1. Völlige Abschottung des Lands gegen (ver)hungernde Flüchtlinge: »Die Grenzen im ganzen Land werden verstärkt, um unerwünschte, hungernde Einwanderer aus der Karibik (ein besonders schwerwiegendes Problem), Mexiko und Südamerika zurückzuhalten.« (ebenda, S. 18)
2. Benachbarten Völkern werden die Trinkwasserreserven entzogen: »Die Spannungen zwischen den USA und Mexiko steigen, weil die USA den Vertrag von 1944 brechen, der das Fließen des Wassers des Colorado-Flusses garantiert.« (ebenda, S. 18)
3. Der US-Imperialismus mischt sich überall auf der Welt ein, um seine Herrschaft über die Energie-, Wasser- und Nahrungsquellen zu sichern und den aktiven Widerstand der Massen gegen die Umweltkatastrophe niederzuhalten: »Das hartnäckige Problem, dem das Land sich gegenübersieht, besteht darin, die wachsenden militärischen Spannungen auf der ganzen Welt zu dämpfen. Während Hunger, Krankheiten und wetterbedingte Katastrophen aufgrund der abrupten Klimaänderungen zuschlagen, werden die Bedürfnisse vieler Länder die Tragfähigkeit überfordern. Dadurch entsteht ein Gefühl der Verzweiflung, das wahrscheinlich zu offensiver Aggression führen wird«. (ebenda, S. 18)
4. Dazu werden der Ausbau der Atomenergie, die Ausbreitung der Atomwaffen und ein atomarer Weltkrieg ins Auge gefasst: »In dieser Welt der kriegführenden Staaten ist die Verbreitung von nuklearen Waffen unvermeidlich. … Mit der Verknappung der Energieversorgung – und der wachsenden Notwendigkeit des Zugangs dazu – wird die Kernenergie eine entscheidende Energiequelle werden und dies wird die Verbreitung von Kernwaffen beschleunigen«. (ebenda, S. 19)
Diese Pentagon-Studie ist nur ein »Planspiel«. Doch sie wirft ein Schlaglicht darauf, mit welch eiskalter Denkweise die Imperialisten ihr »ökologisches« Krisenmanagement konzipieren – selbst angesichts der heraufziehenden Weltklimakatastrophe.
Eine Lösung der Umweltkatastrophe sieht der imperialistische Ökologismus der USA zynisch sogar darin, dass die Bevölkerung durch Krieg, Hunger und Krankheiten reduziert wird:
»Weil eine abrupte Klimaveränderung die Tragfähigkeit der Welt reduziert, werden Angriffskriege wegen Nahrung, Wasser und Energie wahrscheinlich geführt werden. Todesfälle durch Krieg sowie Hunger und Krankheit werden die Bevölkerungszahl verkleinern, was mit der Zeit zu einem neuen Gleichgewicht mit der Tragfähigkeit führen wird.« (ebenda, S. 15)
Selbst vor der systematischen Reduzierung der Weltbevölkerung durch vernichtende Kriege schrecken diese Imperialisten offensichtlich nicht zurück.
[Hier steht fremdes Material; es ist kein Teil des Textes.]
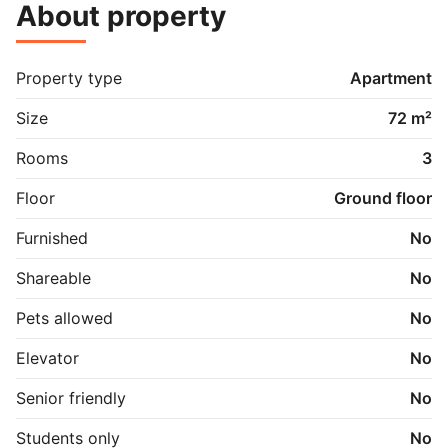
About property
karréen.

Lejligheden er beliggende i Steen Billes Gade i det 
attraktive kvarter Trøjborg - her er du tæt på 
Property type
Apartment
Universitetet, Trøjborgs hyggelige gader og skøn 
natur ved vandet og Risskov. 

Size
72 m²
Vandforbrug er inkluderet i den angivne leje.

Rooms
3
Ps. Der vil være fremvisning i uge 27.
Floor
Ground floor
Furnished
No
Shareable
No
Pets allowed
No
Elevator
No
Senior friendly
No
Students only
No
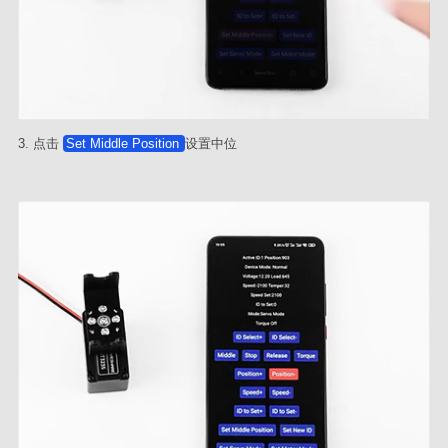
3. 点击
Set Middle Position
设置中位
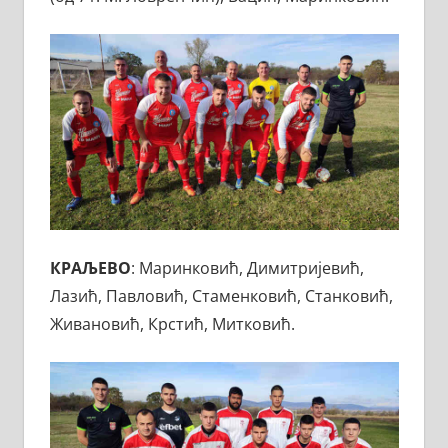
КРАЉЕВО
: Маринковић, Димитријевић,
Лазић, Павловић, Стаменковић, Станковић,
Живановић, Крстић, Митковић.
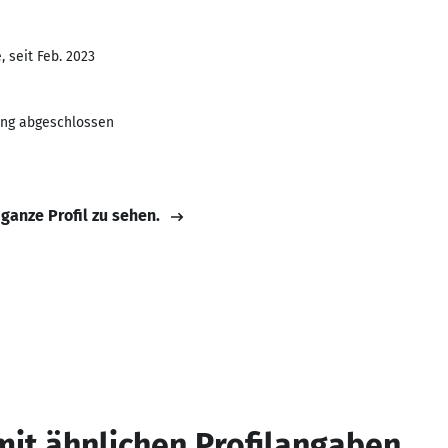
 seit Feb. 2023
dung abgeschlossen
 ganze Profil zu sehen.
mit ähnlichen Profilangaben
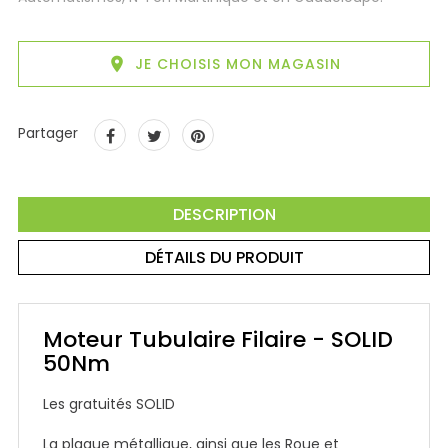

JE CHOISIS MON MAGASIN
Partager
DESCRIPTION
DÉTAILS DU PRODUIT
Moteur Tubulaire Filaire - SOLID
50Nm
Les gratuités SOLID
La plaque métallique, ainsi que les Roue et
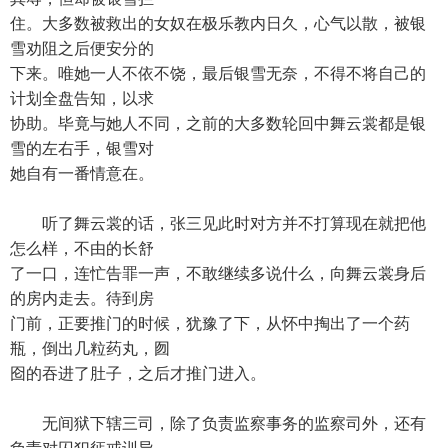
住。大多数被救出的女奴在极乐教内日久，心气以散，被银
雪劝阻之后便安分的
下来。唯她一人不依不饶，最后银雪无奈，不得不将自己的
计划全盘告知，以求
协助。毕竟与她人不同，之前的大多数轮回中舞云裳都是银
雪的左右手，银雪对
她自有一番情意在。
听了舞云裳的话，张三见此时对方并不打算现在就把他
怎么样，不由的长舒
了一口，连忙告罪一声，不敢继续多说什么，向舞云裳身后
的房内走去。待到房
门前，正要推门的时候，犹豫了下，从怀中掏出了一个药
瓶，倒出几粒药丸，囫
囵的吞进了肚子，之后才推门进入。
无间狱下辖三司，除了负责监察事务的监察司外，还有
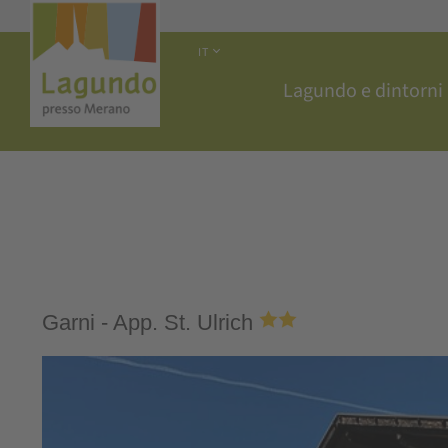
IT
Lagundo e dintorni
Garni - App. St. Ulrich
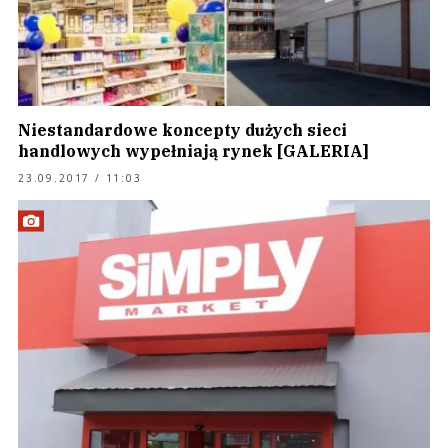
Niestandardowe koncepty dużych sieci
handlowych wypełniają rynek [GALERIA]
23.09.2017 / 11:03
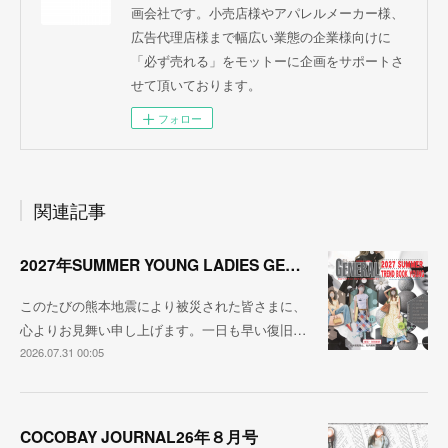
画会社です。小売店様やアパレルメーカー様、
広告代理店様まで幅広い業態の企業様向けに
「必ず売れる」をモットーに企画をサポートさ
せて頂いております。
フォロー
関連記事
2027年SUMMER YOUNG LADIES GENERAL TREND
このたびの熊本地震により被災された皆さまに、
心よりお見舞い申し上げます。一日も早い復旧…
2026.07.31 00:05
COCOBAY JOURNAL26年８月号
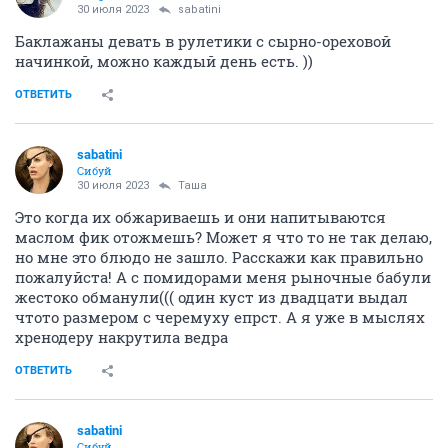
30 июля 2023
sabatini
Баклажаны девать в рулетики с сырно-ореховой
начинкой, можно каждый день есть. ))
ОТВЕТИТЬ
sabatini
Сибуй
30 июля 2023
Таша
Это когда их обжариваешь и они напитываются
маслом фик отожмешь? Может я что то не так делаю,
но мне это блюдо не зашло. Расскажи как правильно
пожалуйста! А с помидорами меня рыночные бабули
жестоко обманули((( один куст из двадцати выдал
чтото размером с черемуху епрст. А я уже в мыслях
хренодеру накрутила ведра
ОТВЕТИТЬ
sabatini
Сибуй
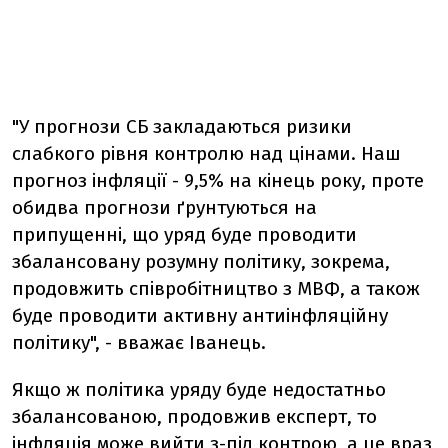
"У прогнози СБ закладаються ризики
слабкого рівня контролю над цінами. Наш
прогноз інфляції - 9,5% на кінець року, проте
обидва прогнози ґрунтуються на
припущенні, що уряд буде проводити
збалансовану розумну політику, зокрема,
продовжить співробітництво з МВФ, а також
буде проводити активну антиінфляційну
політику", - вважає Іванець.
Якщо ж політика уряду буде недостатньо
збалансованою, продовжив експерт, то
інфляція може вийти з-під контрою, а це враз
2012 erschien eine aktualisierte Studie der Bundeswehr: »Streitkräfte, Fähigkeiten und Technologien im 21. Jahrhundert – Umweltdimensionen von Sicherheit«. Sie legt mögliche Folgen eines »Tipping Points« (Kipppunkts) dar, eines Wendepunkts der gesellschaftlichen Entwicklung infolge einer drastischen Ölverknappung nach dem »Peak Oil«1: »Mittelfristig bräche das globale Wirtschaftssystem und jede marktwirtschaftlich organisierte Volkswirtschaft zusammen. … extremer Anstieg der Arbeitslosigkeit … Staatsbankrotte … Hungersnöte«. (S. 57–59)
Da Öl heute noch unverzichtbar ist für die Energieversorgung und die Profitwirtschaft der imperialistischen Länder, soll die Ölversorgung mit allen Mitteln gesichert werden.
»Daher gewinnt infolge des Peak Oil zur Vermeidung weiterer, möglicherweise systemkritischer Erschütterungen die Sicherung kritischer Energieinfrastrukturen an Bedeutung. … Hochseefähige Marinekräfte für Geleit- und Schutzaufgaben könnten als Notfallvorsorge zur Offenhaltung internationaler Seewege erheblich an Bedeutung gewinnen.« (ebenda, S. 79)
Imperialismus bedeutet Krieg! In Zeiten der fundamentalen Krise der Einheit von Mensch und Natur erscheint das alte imperialistische Machtstreben im neuen Gewand des imperialistischen Ökologismus.